Think of a lazy day on a sandy beach or the serenity of a mountaintop meadow—just the thought is restorative. That concept is now being used to help hospitalized patients find relief from pain and anxiety. Over 50 hospitals across the country have hung "Bedscapes" in their patient rooms—four-foot photomurals of tropical beaches and mountain streams.

At top is the Web site for the virtual version of hospital nature therapy, and at bottom is the real thing—the view from a DHMC room.
Room photo: Jon Gilbert Fox

At DHMC, however, patients don't need a "Bedscape"— they are fortunate to enjoy the real thing. Each patient tower on the north end of the Medical Center was built with 36 sides, so every patient room has a view of the outdoors—mostly pinecovered hillsides. But in urban hospitals and nursing homes, Bedscapes are increasingly popular, turning cubicle curtains into calming, healing environments.
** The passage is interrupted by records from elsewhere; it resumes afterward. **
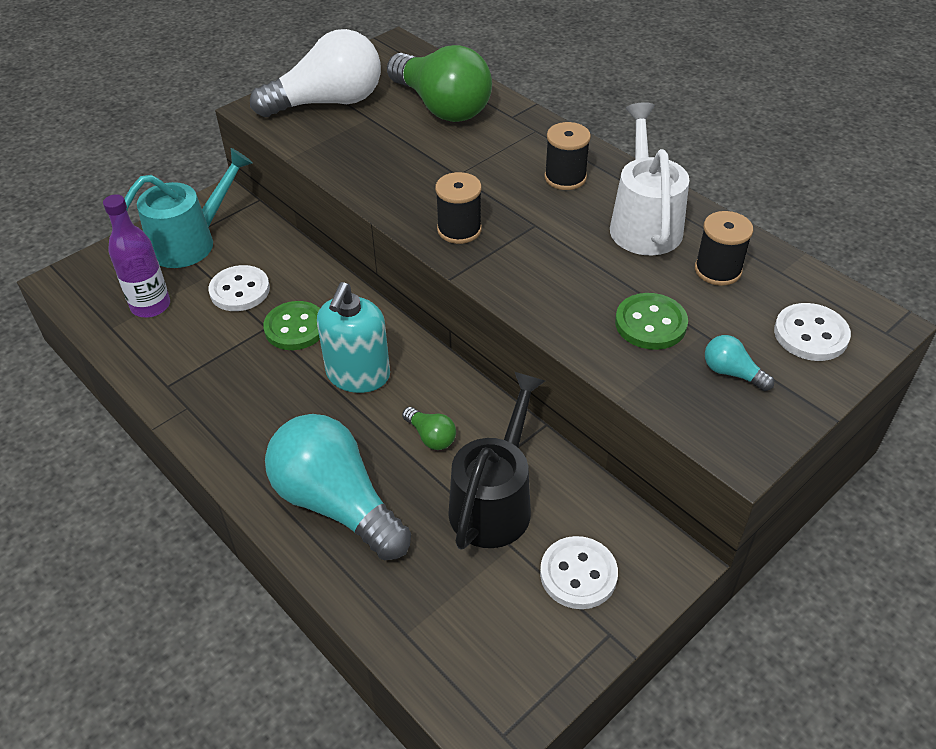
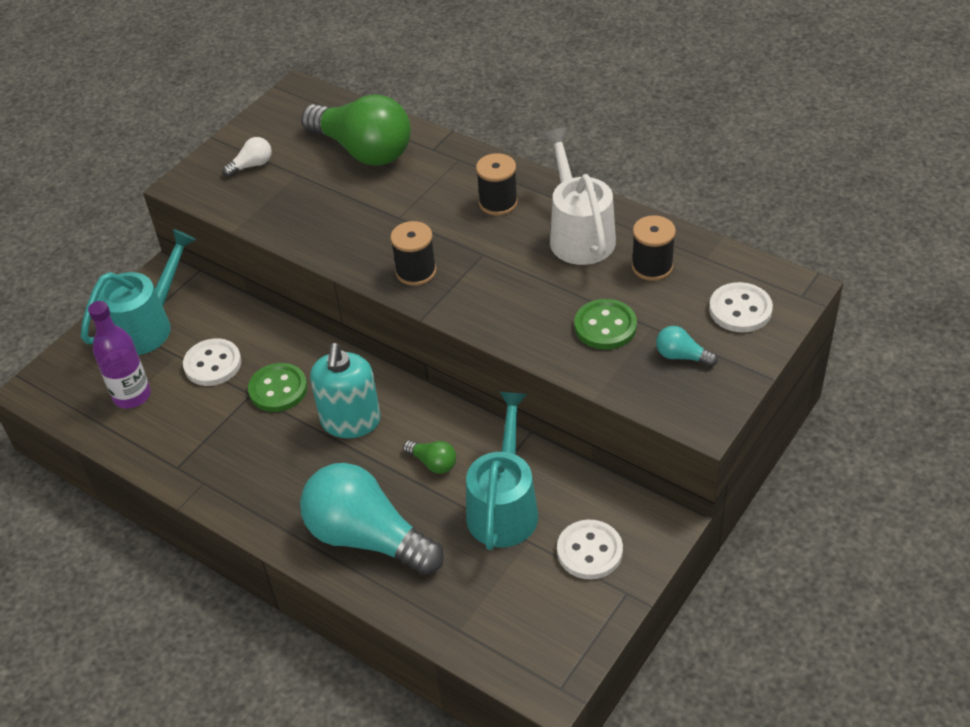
camera: 10 degrees left, 0 degrees up
(328, 102) = (252, 165): white light bulb -> white light bulb, size x0.41
(495, 500) = (504, 506): black watering can -> turquoise watering can

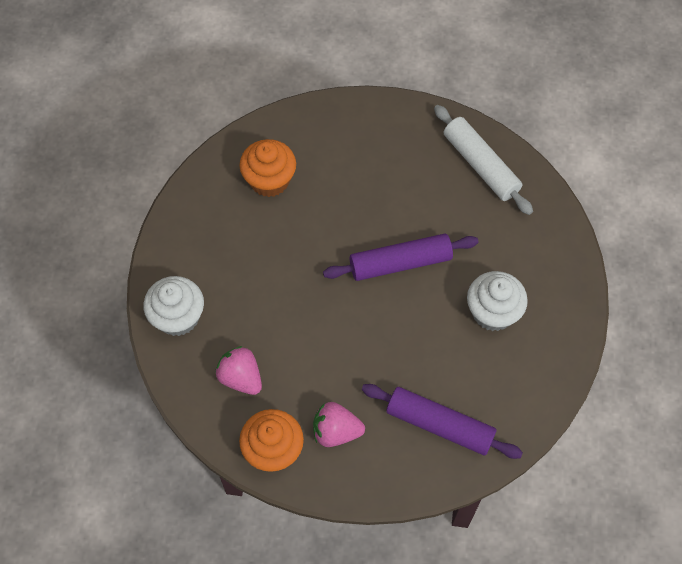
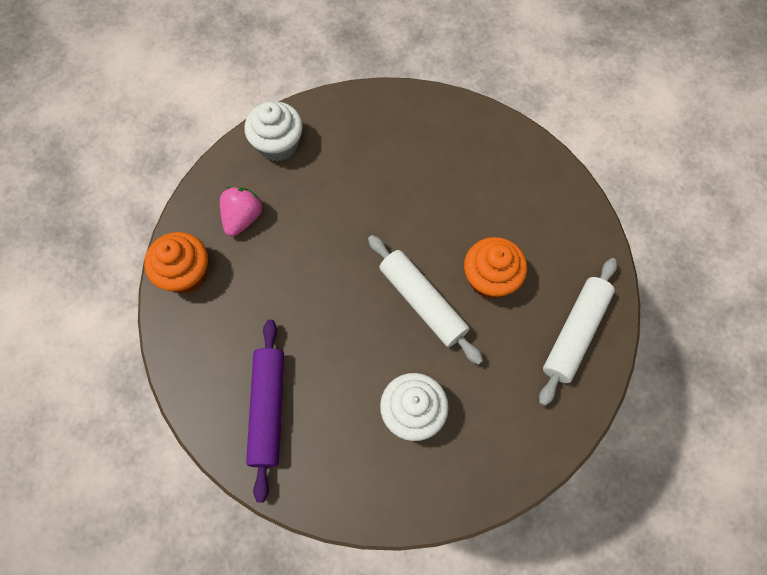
camera: 65 degrees right, 5 degrees up
(269, 180) = (449, 154): orange cupcake -> orange cupcake (490, 279)
(336, 431) = (224, 318): pink strawberry -> none
(400, 263) = (423, 302): purple rolling pin -> white rolling pin

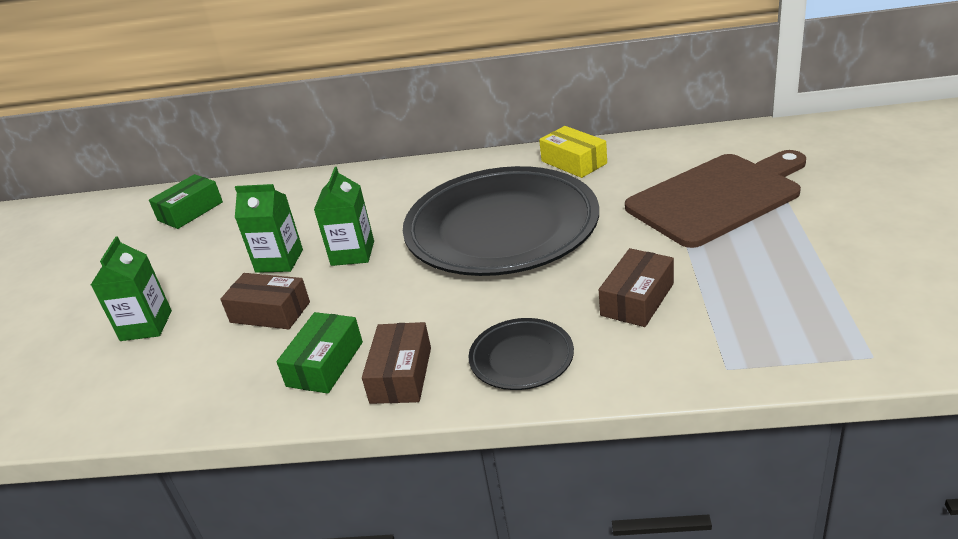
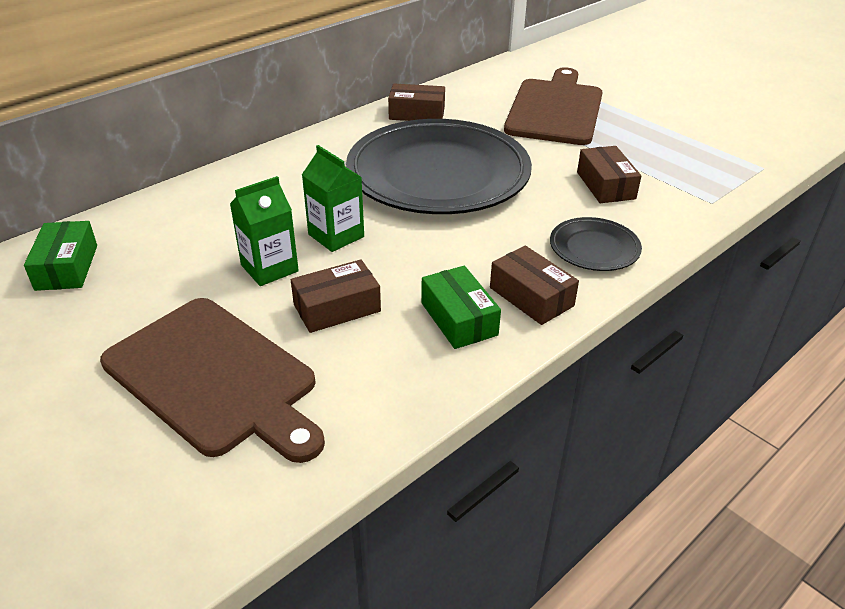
camera: 50 degrees left, 5 degrees up
(146, 325) = (214, 377): green carton -> brown cutting board
(574, 162) = (417, 113): yellow box -> brown box

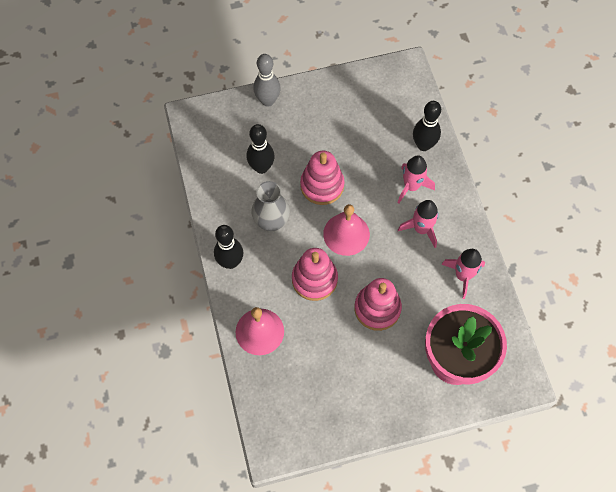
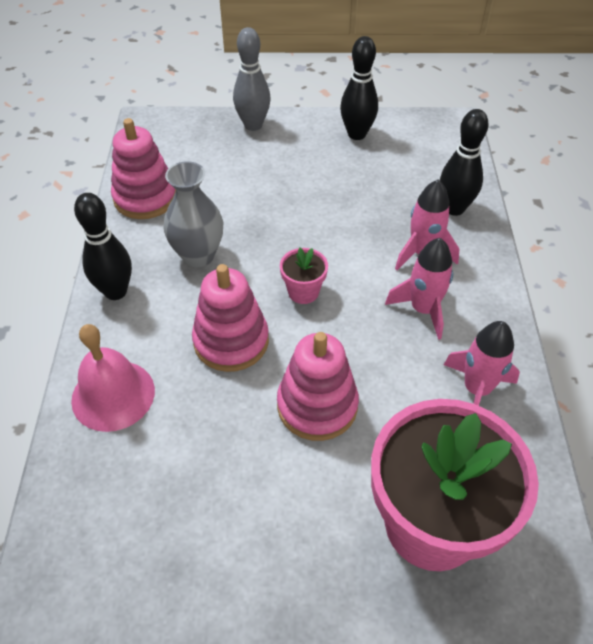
camera: 15 degrees right, 15 degrees down
(261, 167) = (213, 191): black bowling pin -> black bowling pin (357, 134)
(322, 185) = (289, 227): pink stacking toy -> pink stacking toy (145, 198)
(346, 234) = (303, 292): pink bell -> pink flower pot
Does the concept really work? Studies have shown that humans' innate response to nature is to relax. This appears to be true with Bedscapes as well. At Johns Hopkins Hospital, researchers tested Bedscapes in a randomized controlled study of 80 patients undergoing flexible bronchoscopy; the patients in the Bedscapes group reported significantly less pain. Preliminary results from a similar study at Beth Israel Medical Center showed that patients exposed to Bedscapes had significantly lower levels of stress while awaiting cardiac catheterization.

Yosaif August, CEO of Bedscapes International, introduced his invention in 1996. But DHMC beat him to implementing the concept; its Lebanon facility—with real rather than virtual views of beautiful scenery—opened in 1991. M.C.W.